First, let us see what he had done:

He had had the army deployed in 48 hours. His police fired 10,000 rounds of bullets to quell the mobs. In the process some 77 Hindus and 93 Muslims were killed. 27,901 Hindus and 7,651 Muslims were arrested as a preventive measure. (According to some sources, the number of Hindus arrested was as high as 35,000.)  The riots rendered 40,000 Hindus homeless, a fact which was not even whispered by the secular media. They were sheltered in relief camps for a long time alongside the Muslims uprooted from their homes. Finally, one has to keep in view that 254 Hindus were also killed in the riots along with 790 Muslims. Therefore the riots were not as one-sided as they are made out to be.

Let us see what would have satisfied the secular establishment:

1. The bodies of the 59 Hindus (more than half of whom were women and children) who were burnt to death should not have been brought to Ahmedabad to be handed over to their families. Would the secular establishment rather that they were buried in Godhra as orphans? Did they not deserve some consideration in death, of a decent cremation, when they were denied life? Should their kith and kin not be allowed to keen in grief and pay their last respects - to the unfortunate victims of a pernicious ideology, who had to die for no fault of theirs?

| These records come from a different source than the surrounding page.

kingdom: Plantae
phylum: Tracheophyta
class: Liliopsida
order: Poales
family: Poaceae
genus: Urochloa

2. The police/army should have taken sterner action. It is difficult to comprehend this logic. What could the police or for that matter the army, could have done more? Should the police/army have shot everyone at sight and killed hundreds of people? Had the Gujarat Home Ministry given such an order would it have been obeyed? What would have happened if the police had disobeyed an order of the government? P. V. Narasimha Rao had faced a similar dilemma in 1992 at the time of the ‘Rama Janma Bhumi – Babri Masjid’ demolition. He too had been accused of not calling in the army to shoot the agitators at sight. (What else would he order the army to do?) In the end Narasimha Rao had decided that it would not do for the army to revolt. (This is according to an unimpeachable secular source!)

3. The courts should have worked faster and hanged everyone accused (especially the politicians including Narendra Modi), with the least possible delay. How could the Gujarat government have facilitated this? Why, by somehow rendering the defence of the accused in the courts, ineffective. In other words the state government should have obstructed the course of justice, and do to the Hindus what it has been, though falsely, been accused of doing to the Muslims.  

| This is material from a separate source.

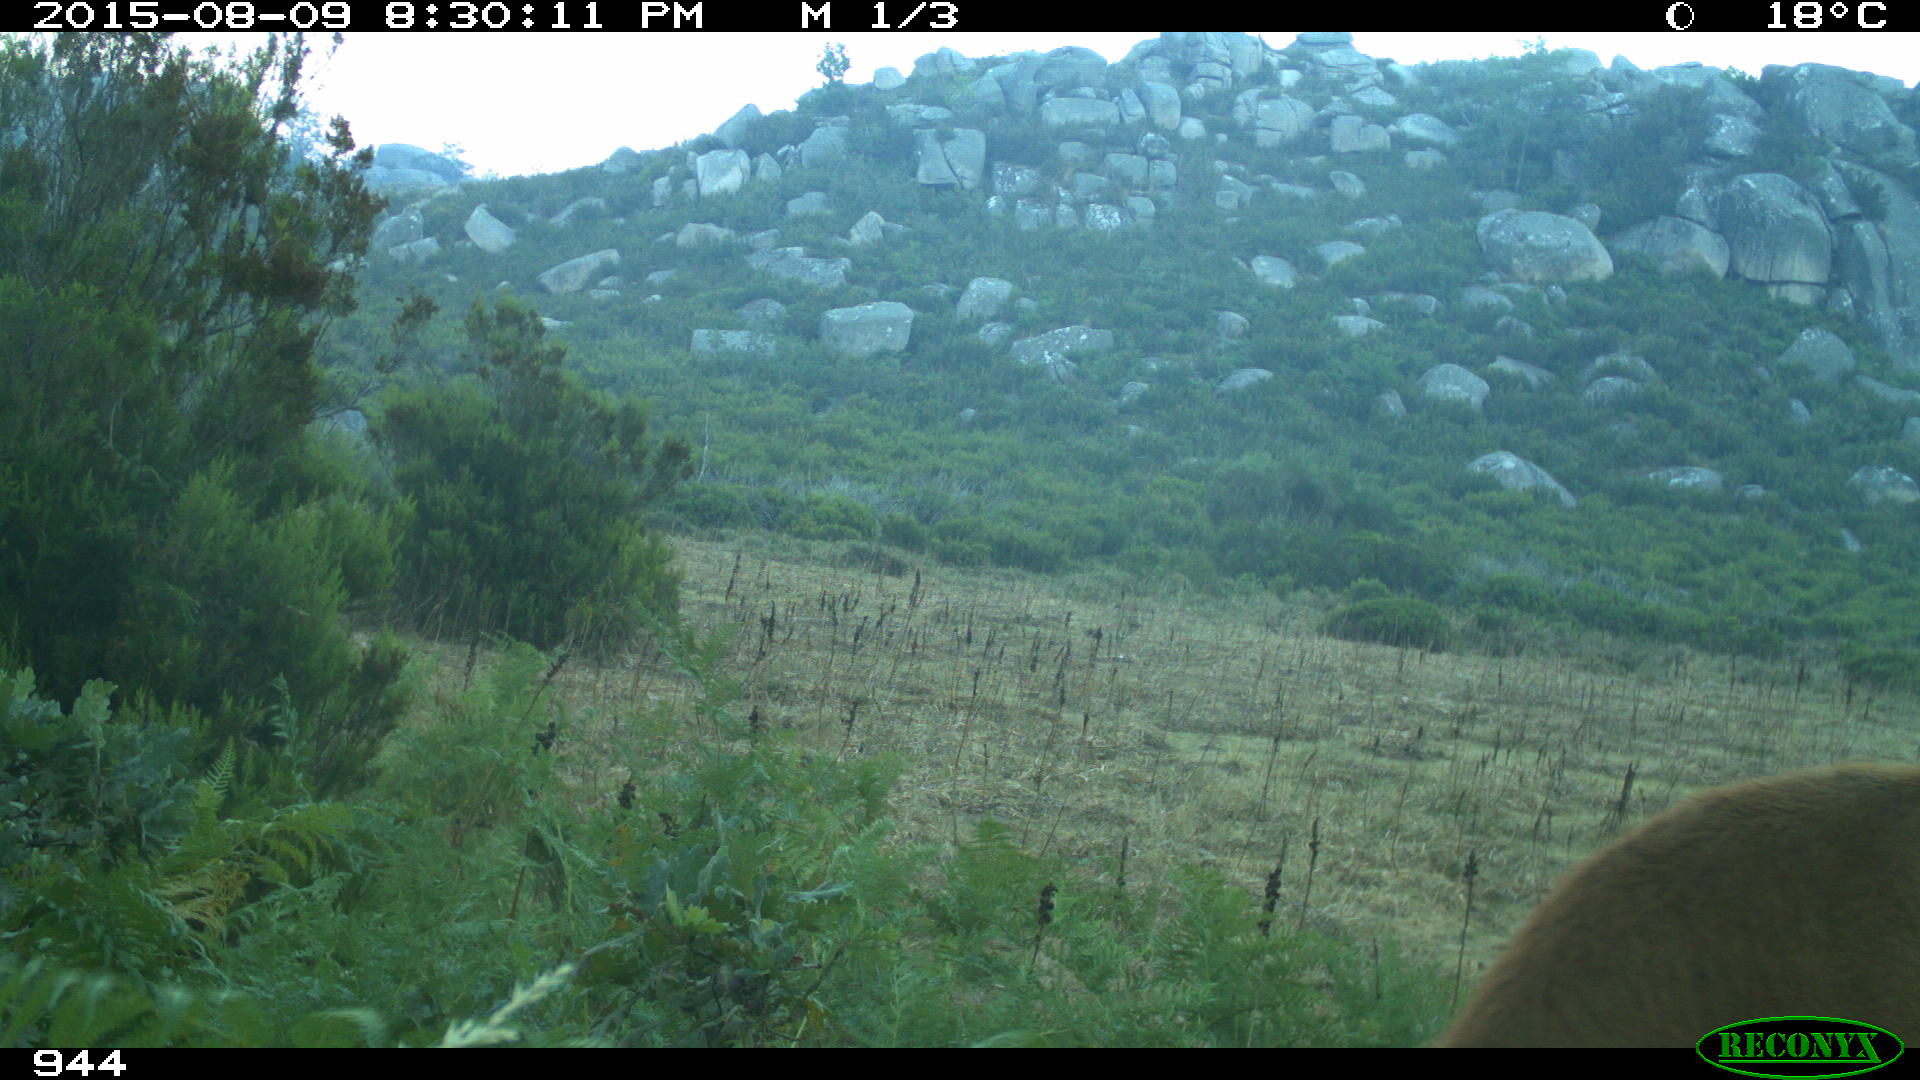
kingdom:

However, a despicable aspect of the saga of (Naroda Patiya) was the conduct of the secular intelligentsia which circulated a story about a womb being ripped open and a foetus gouged out. Arundhati Roy concocted the story in her article in Outlook of  May 4, 2002. It was not exactly calculated to bring about harmony between communities at a time when the atmosphere was still rife for another round of explosive violence.Thousands of people from both communities uprooted from homes were still living in camps. In view of the reputation of the 'source' the story was repeated without verification, thousands of times since. Human rights outfits of dubious reputation like New York's Human Rights Watch went to town with it.

Three postscripts with respect to the judgement deserve mention here:

1. This could also be a rare judgement in which the principle of secularism as defined in the Indian constitution was invoked in delivering judgement in a criminal case. (p. 1955)

2. The judge primarily relied on an ‘extra-judicial confession’ (her expression) of a key accused made in a ‘Sting Operation’ to convict him. 

3. The judge also dispels the myth about a foetus being gouged out of a womb when a pregnant woman was killed. In her opinion only a trained gynaecologist or someone more experienced in such procedures could perform such an act. (p. 1686-89) The secular establishment perpetuated the myth unmindful or oblivious to the  consequences of putting out such a story, especially during the early days of the riots when the atmosphere was palpably incendiary.